Another contentious point is the extent of the Communist Party’s contributions towards fighting the Japanese. Historians commonly agree that China’s republican government engaged in most direct combat with Japan, while Communist guerrilla forces carried out raids on Japanese supply lines.

At a museum in Beijing’s outskirts dedicated to the war in China, displays say Communist troops “annihilated substantial Japanese forces” while airbrushing all mentions of the republican forces for the “Chinese army”.

Some governments face a difficult decision between appropriately recognising China’s immense war sacrifices and legitimising the presence of Putin, diplomats say, whose invasion of Ukraine continues.

Most European Union ambassadors will not attend the parade and Western countries’ requests for working-level diplomatic representation have so far been rejected, two diplomats told Reuters. A state reception and an evening cultural performance are planned for the same day.
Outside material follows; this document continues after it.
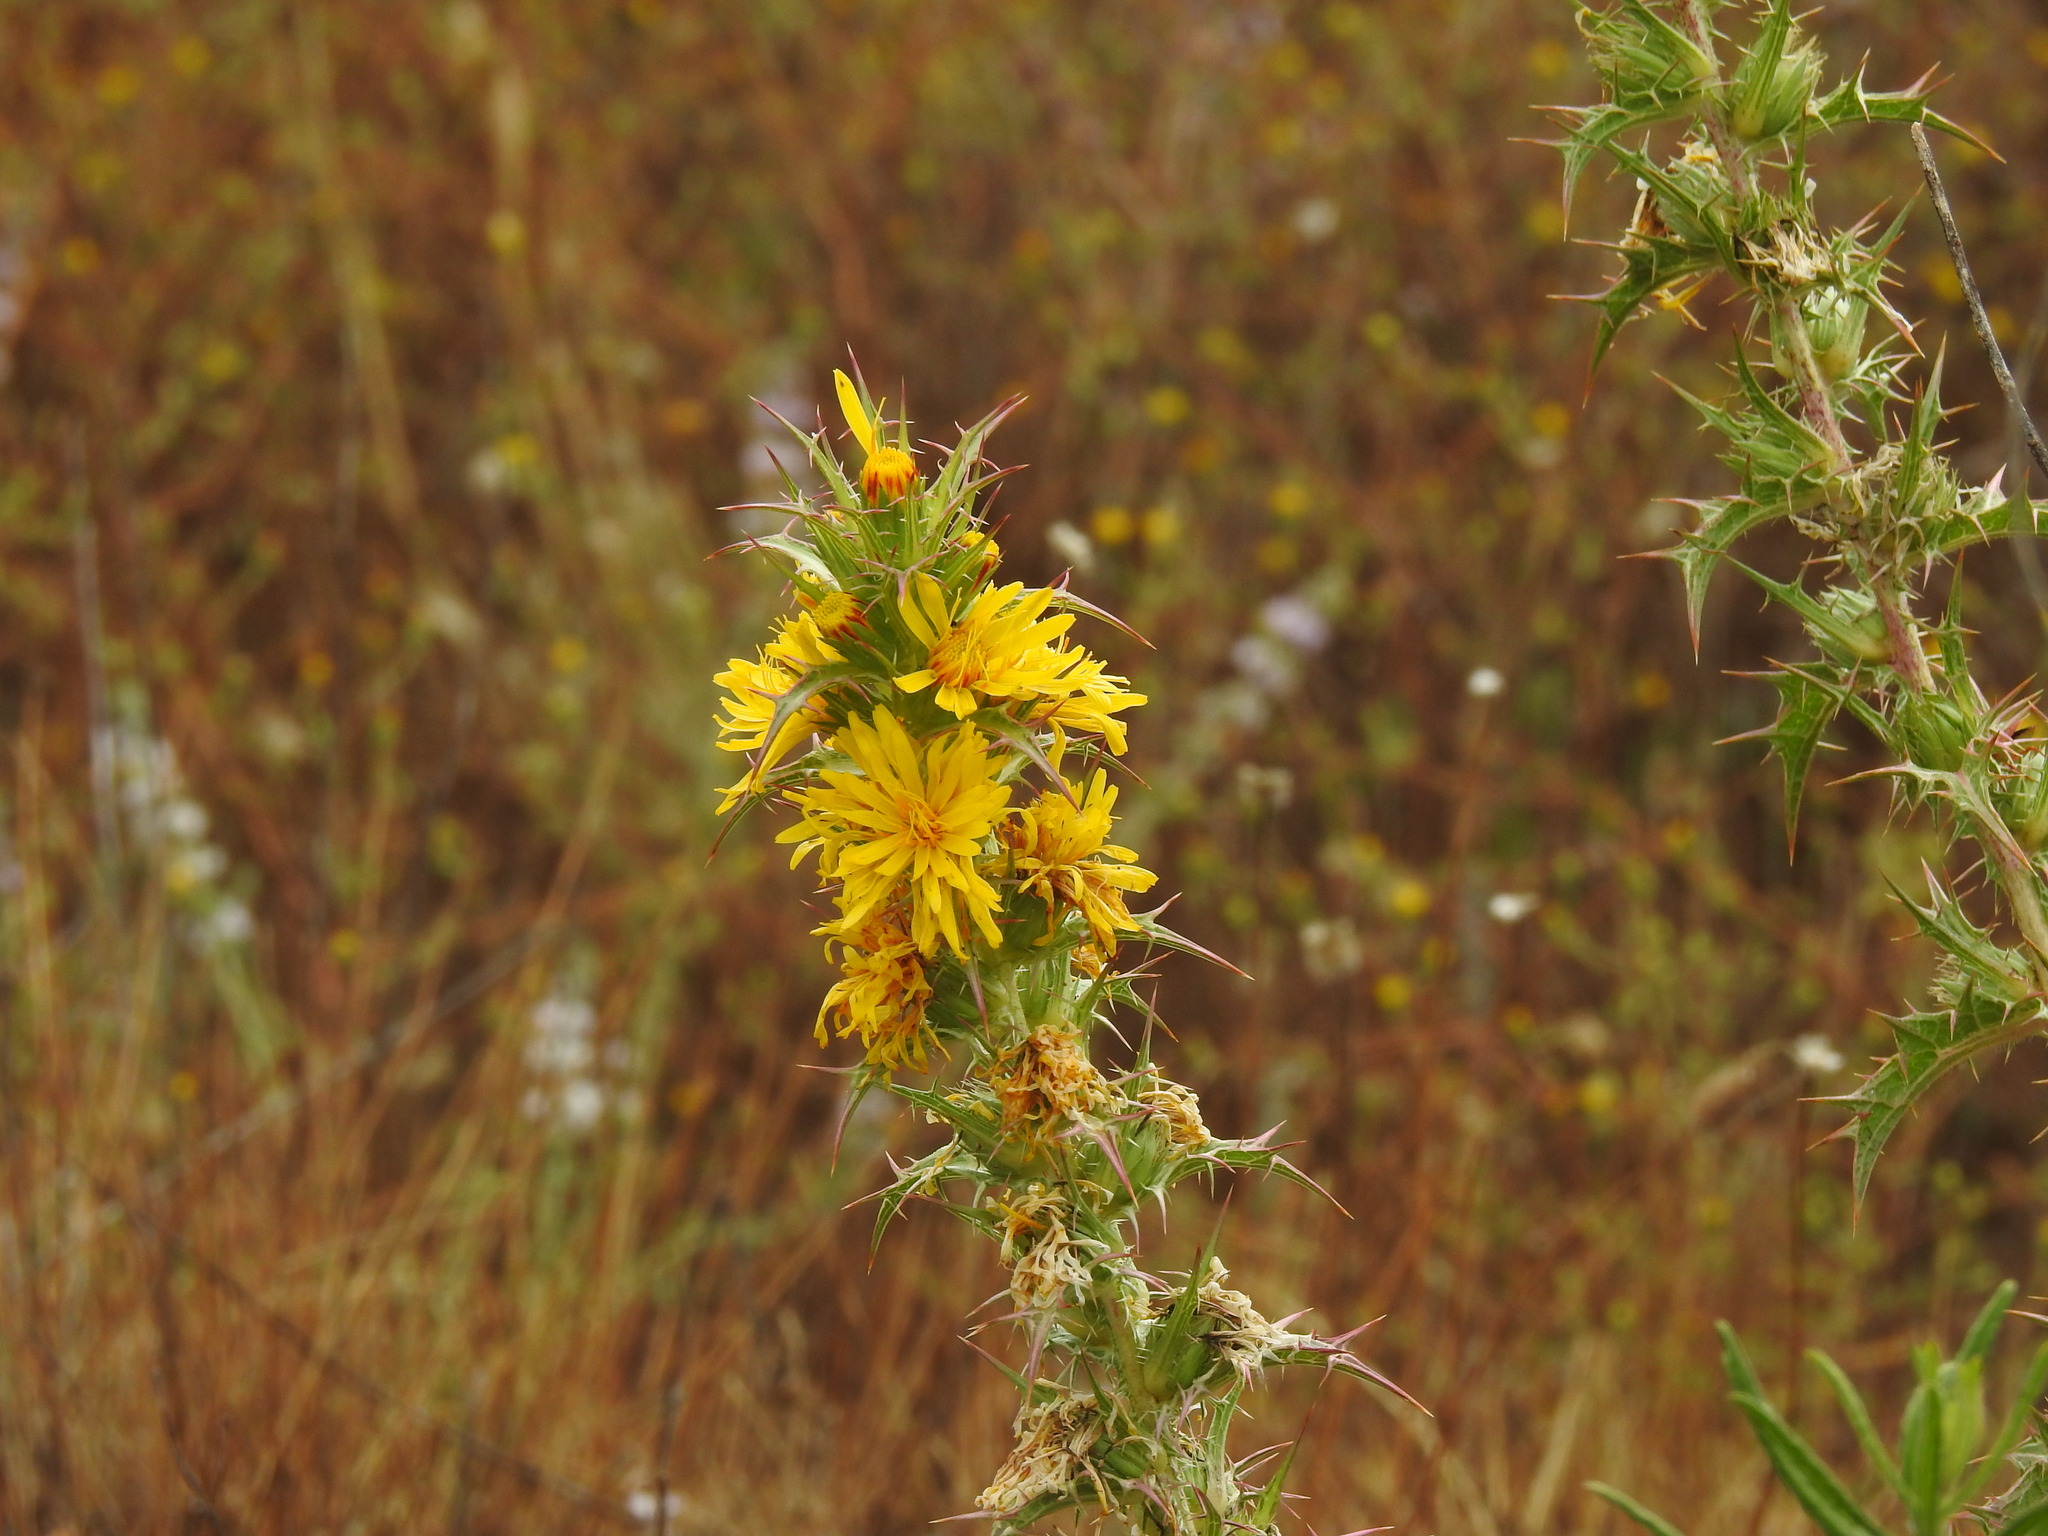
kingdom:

Many ordinary Beijing residents who have experienced weeks of widespread disruption to their daily lives are hoping for a brief respite. The last time the parade was held, in 2015, China implemented a nationwide three-day public holiday and Beijing schools delayed the start of term.

“I just want to meekly ask … can we have a public holiday so we can concentrate on watching the parade?” one user on the microblogging platform Weibo wrote on Wednesday.